Special Article - Hematopoietic Stem Cell Transplantation
Ann Hematol Oncol. 2017; 4(4): 1146.
Isolated Gastrointestinal Graft versus Host Disease in a Patient of Multiple Myeloma after Autologous Hematopoietic Stem Cell Transplantation
Garg A, Yadav S and Nityanand S*
Department of Hematology, Sanjay Gandhi Post Graduate Institute of Medical Sciences, India
*Corresponding author: Nityanand S, Department of Hematology, Sanjay Gandhi Post Graduate Institute of Medical Sciences, Rae Bareli Road, Lucknow 226014, India
Received: February 28, 2017; Accepted: March 14, 2017; Published: March 31, 2017
Abstract
Acute graft versus host disease (GVHD) occurs in 50-70% of patients undergoing allogeneic Hematopoietic Stem Cell Transplantation (HSCT) and is a major cause of post transplantation morbidity and mortality.

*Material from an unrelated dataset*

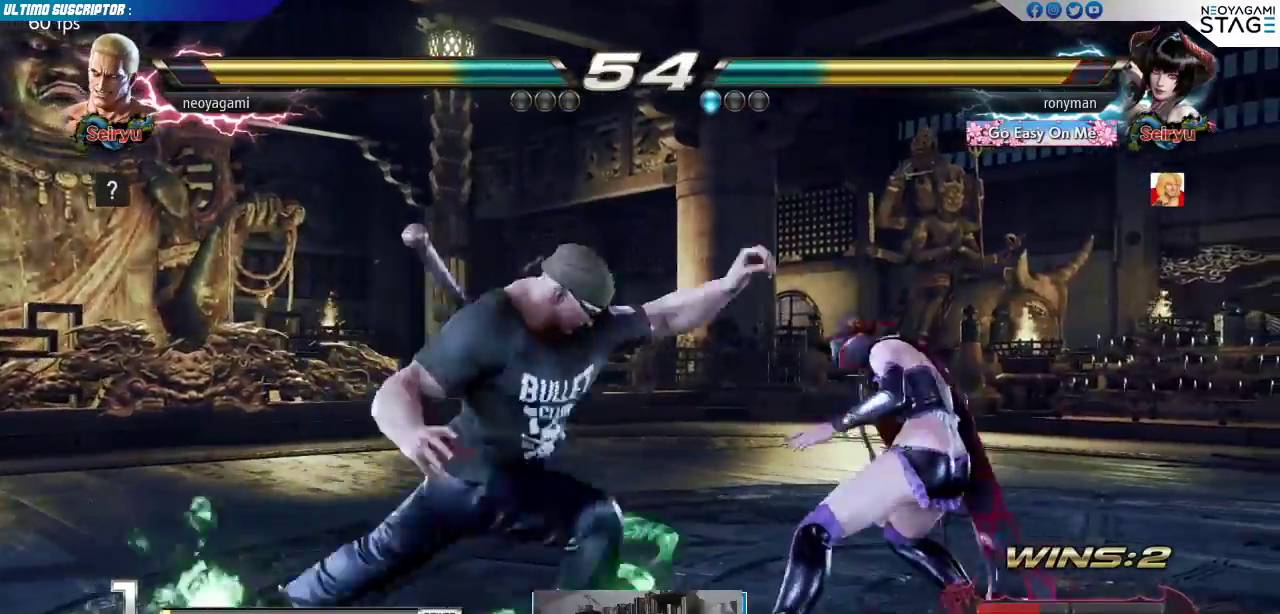
{"dt_ms": 500, "buttons": [], "left_stick": "center", "events": [[100, "left_stick", "center"], [250, "SQUARE", "down"], [250, "TRIANGLE", "down"], [283, "TRIANGLE", "up"], [300, "SQUARE", "up"], [350, "SQUARE", "down"], [350, "TRIANGLE", "down"], [400, "SQUARE", "up"], [417, "TRIANGLE", "up"]]}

A syndrome similar to acute GVHD has been reported after autologous HSCT, and has been termed autologous GVHD (auto GVHD). We report a case of multiple myeloma who developed gastrointestinal GVHD, following an autologous HSCT. During the course of the transplant, patient developed severe diarrhoea. Repeated stool examinations showed no pus cells/RBCs, no ova/cyst, no opportunistic pathogens, giardia antigen was negative, and bacterial and fungal cultures were negative. The PCR for CMV was negative; serology for EBV and hepatitis A, E, B and C viruses was negative. The Clostridium difficile toxin assay was negative. LFTs were normal. Despite administration of systemic antimicrobials, anti-motility drugs, anti-secretory drugs and probiotics, the diarrhoea was persistent. The rectal biopsy showed features of GVHD, and was negative for CMV, fungi and acid fast bacilli. The patient was started on methylprednisolone @ 2 mg/kg/day in two divided doses. There was a dramatic improvement in the nausea and diarrhoea and the anti-motility and anti-secretory agents could be stopped. Isolated GI GVHD is rare but should be considered in the differential diagnosis of severe unexplained diarrhoea following auto HSCT and appropriate investigations including endoscopy and possibly mucosal biopsy should be undertaken to document the diagnosis and initiate early therapy with steroids.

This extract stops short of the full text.